Ben Dash was interviewed by Star Ledger reporter Tom De Poto for an article appearing on January 6, 2013 pertaining to the one-year extension of the Mortgage Forgiveness Debt Relief Act.
January 06, 2013
When Congress voted Tuesday to save the country from plunging off the so-called fiscal cliff, it also extended a tax break for struggling homeowners that will help the housing market, especially in New Jersey, according to several analysts.
President George W. Bush signed the Mortgage Forgiveness Debt Relief Act into law in 2007 to help homeowners whose debt exceeded the market value of their house. Prior to that, having a portion of a mortgage forgiven was considered taxable income.
The tax break was scheduled to expire in the new year, but has been extended through 2013. The Congressional Budget Office estimates it may cost the federal government $1.3 billion in lost revenue.
Despite the potential loss to the Treasury, “It was an intelligent decision the first time and it was intelligent to do it again,” said Keith Gumbinger, vice president of the Pompton Plains-based mortgage research firm HSH.com
The break has benefited homeowners looking for loan modifications or short sales. Without it, a borrower who owed $300,000 on his mortgage, for example, and sold his house for $250,000 would pay taxes on the $50,000 that the bank forgave. Someone in the 25 percent tax bracket earning $37,000 a year could pay $12,500 in additional taxes on the forgiven loan.
Last year, nearly 13 percent of homeowners in New Jersey were considered “seriously delinquent” on mortgage payments, according to Mortgage Bankers Association.
Gumbinger said not extending the law would have had a ripple effect.
“Short sales would come to a close, or at least slow down to the levels of a couple of years ago,” he said. “That would result in lower home prices because there would be a greater inventory of distressed properties.”
Short sales are intended to keep homeowners having trouble with mortgage payments from ruining their financial ratings.
“This law kept a lot of people from going through a foreclosure,” said Benjamin Dash, of the Moorestown-based law firm Dash Farrow, “or filing a bankruptcy, which could bring about far worse consequences.”
Banks also benefited, he said.
“For lenders, this is a sigh of relief, too,” Dash said. “In New Jersey, we have a significant backlog of foreclosure filings, and we average three years to prosecute. That involves significant time and costs that many lenders want to avoid.”

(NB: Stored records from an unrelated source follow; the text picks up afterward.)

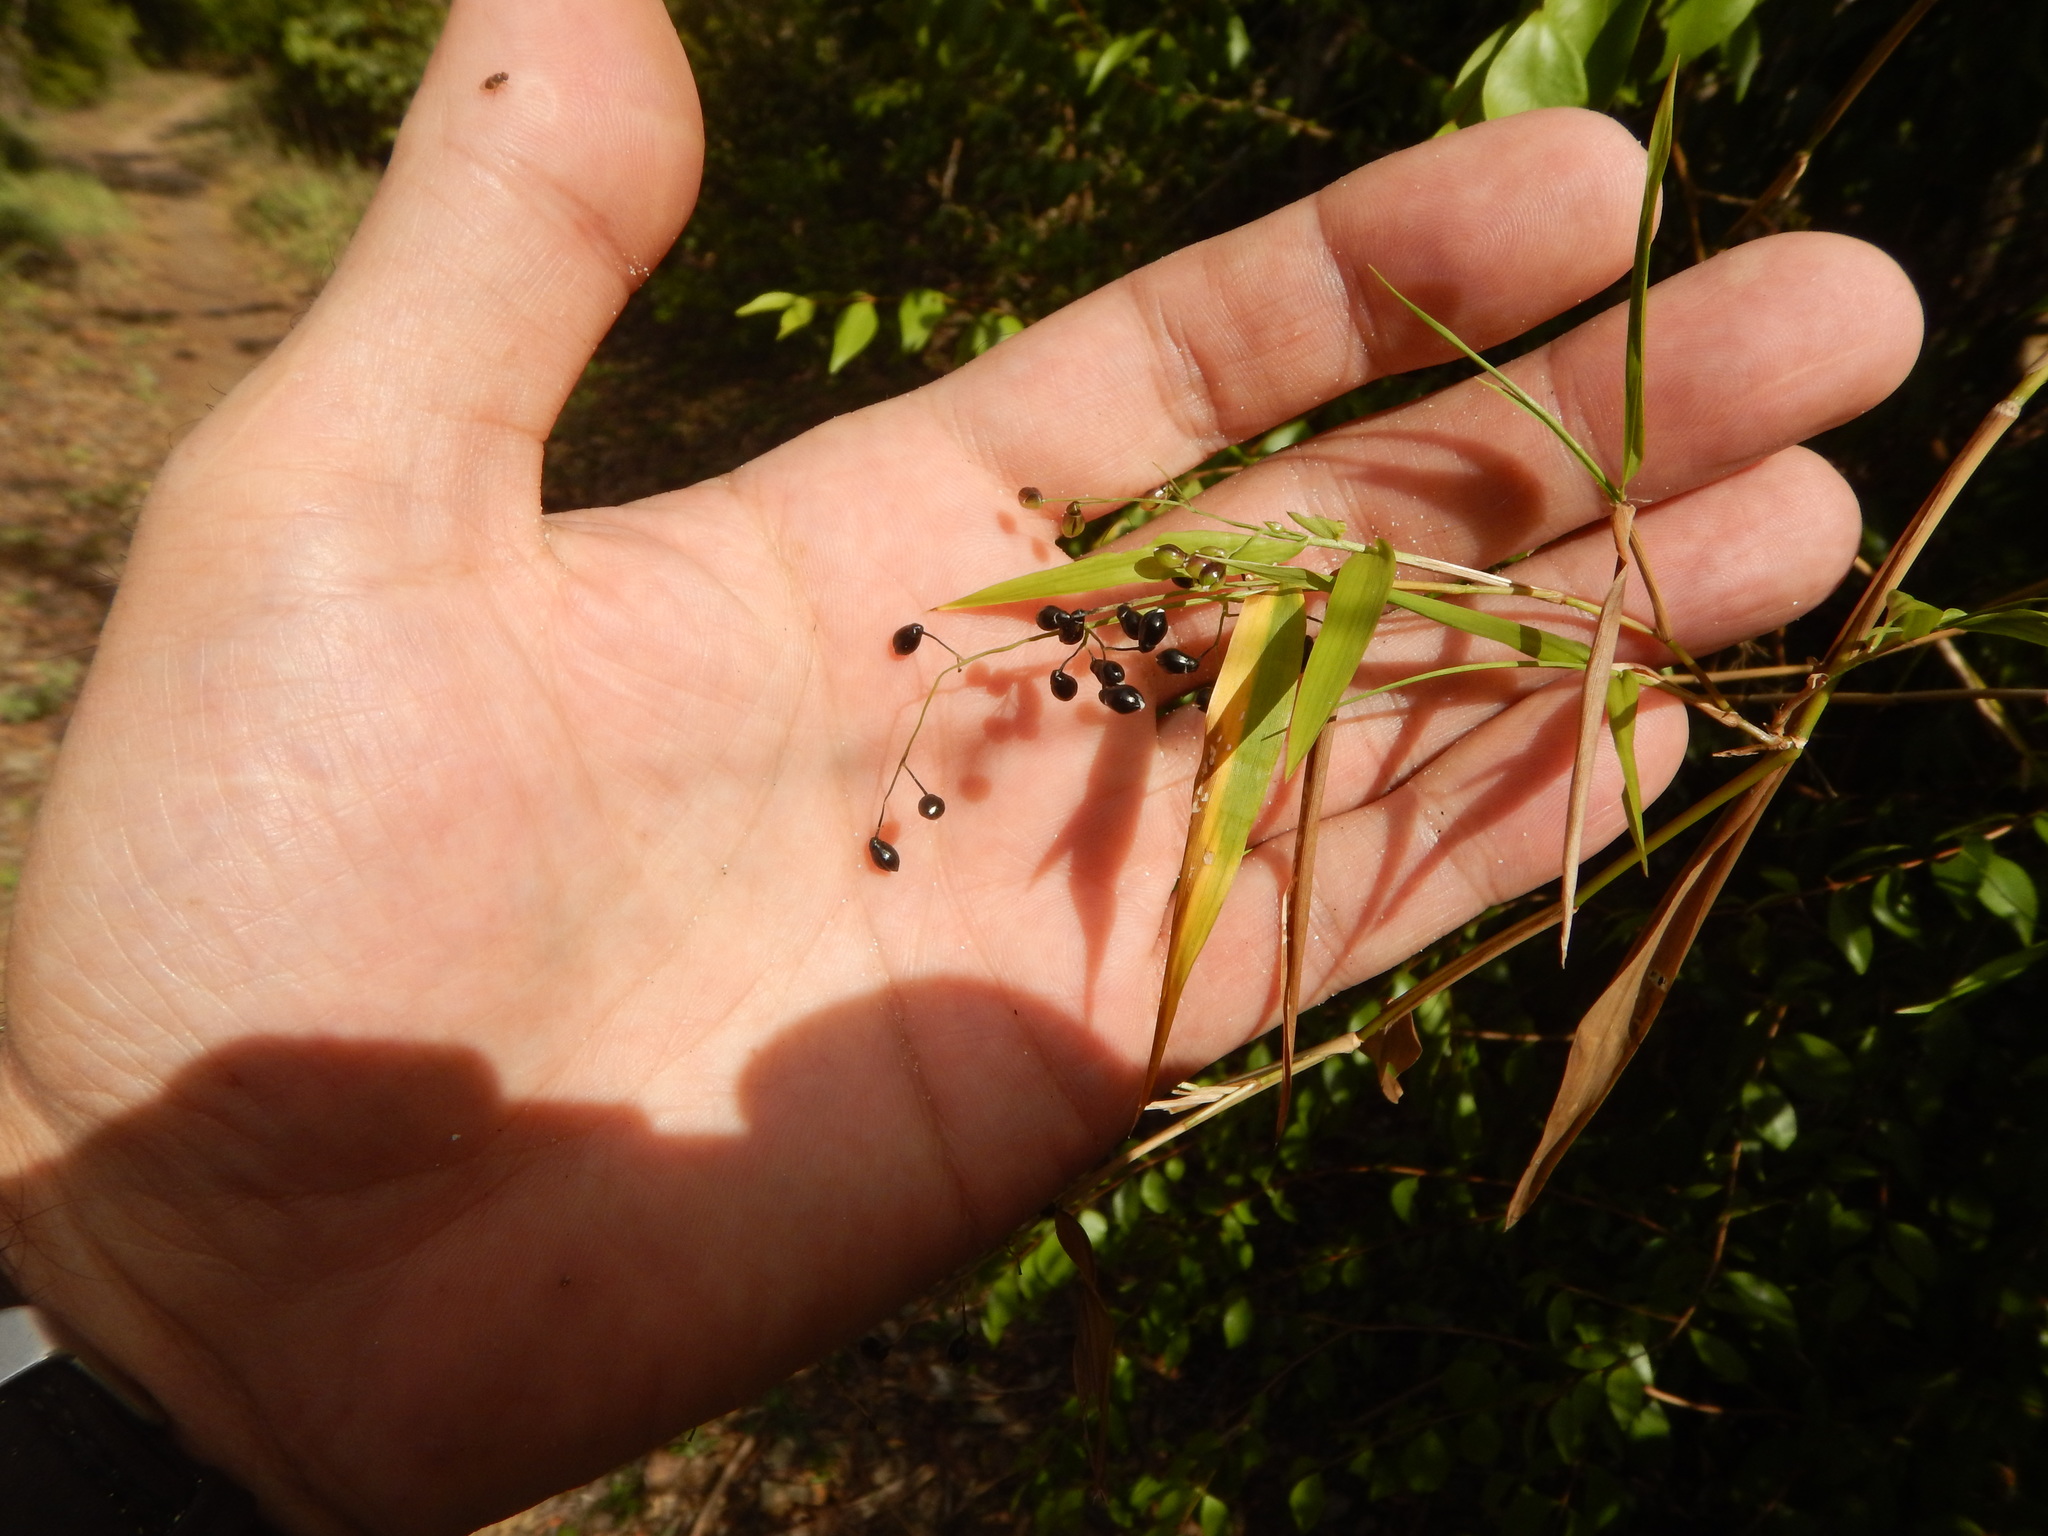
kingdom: Plantae
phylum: Tracheophyta
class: Liliopsida
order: Poales
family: Poaceae
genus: Lasiacis
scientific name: Lasiacis divaricata
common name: Smallcane
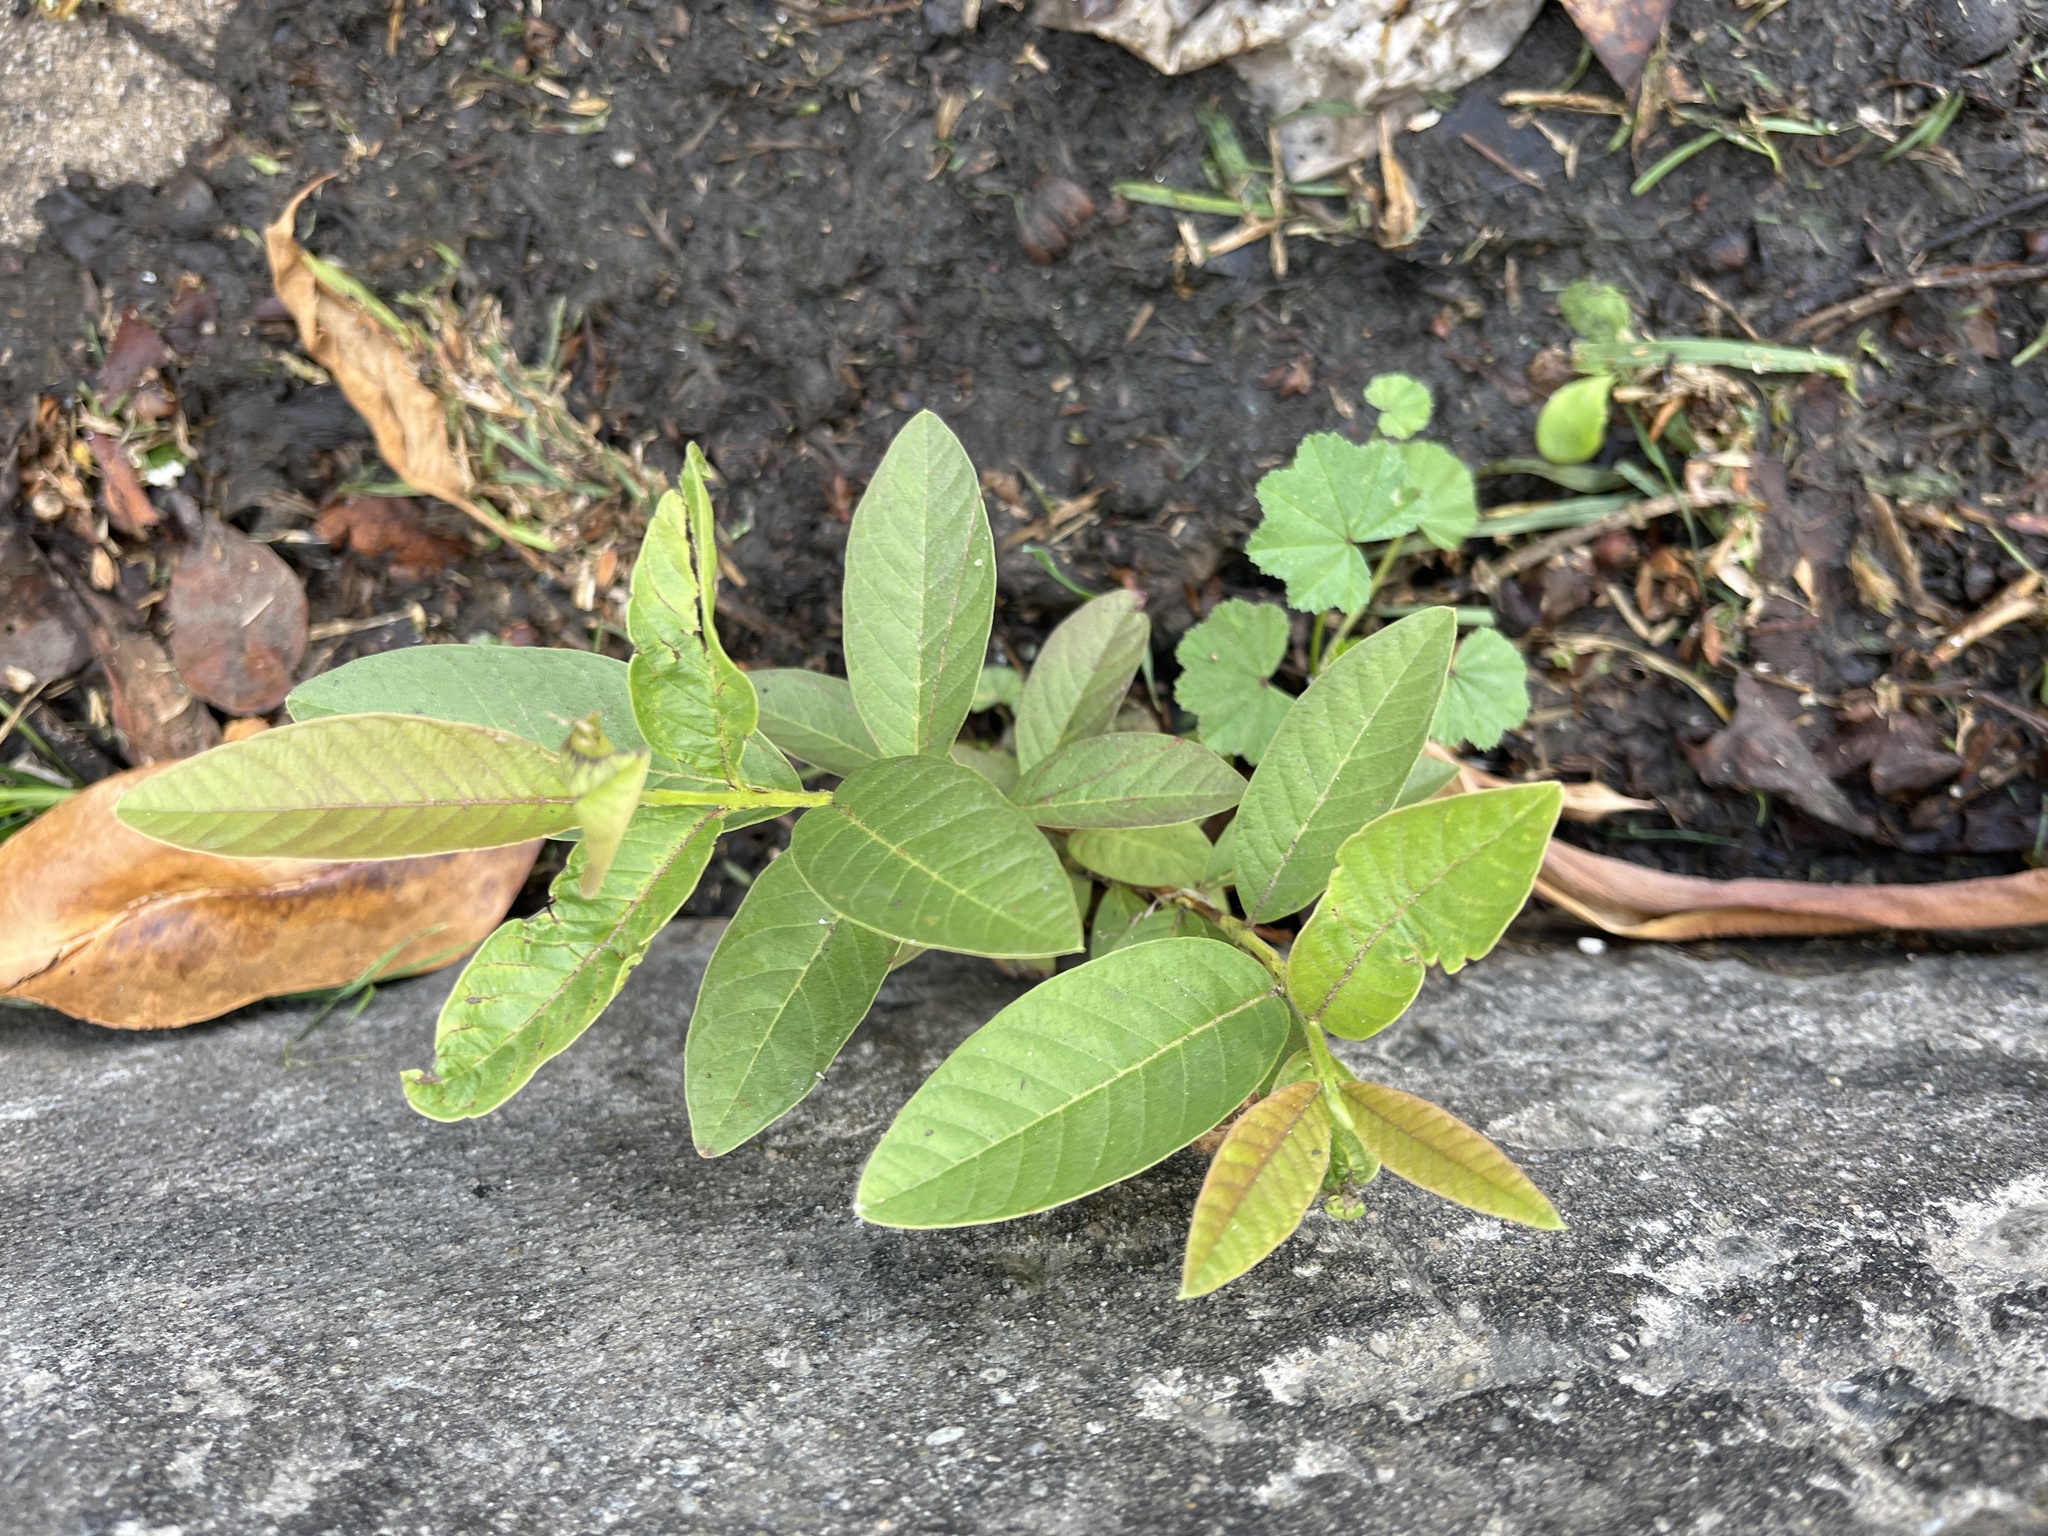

Homes that were not in pre-foreclosure but sold for less than the amount owed on the mortgage made up an estimated 22 percent of all New Jersey residential sales last year, according to Daren Blomquist, vice president of RealtyTrac. That figure is up 46 percent from 2011.
“The sharp increase … demonstrates that both banks and homeowners were more motivated to complete short sales,” Blomquist said.
Banks took advantage of them because “of the increasingly messy and lengthy foreclosure process,” according to Blomquist. And homeowners were eager because, if the tax break ended, the forgiven debt would be a “taxable event,” he said.
Bank of America helped 164,000 homeowners with $15.8 billion in reduced principals, forgiven loans and reduced percentage rates last year. JPMorgan Chase offered $7 billion in assistance to 75,000 struggling homeowners.
Those two banks, along with Wells Fargo, Citigroup and Ally Financial, entered into an agreement with 49 states and the federal government to help homeowners struggling with their mortgages to the tune of $25 billion in response to the robo-signing scandal in 2010.
“We’ve seen over the past three years a spike in short sales,” said Dash, the attorney. “We anticipate it will go up over the next couple of years. Extending the act was a huge, huge relief.”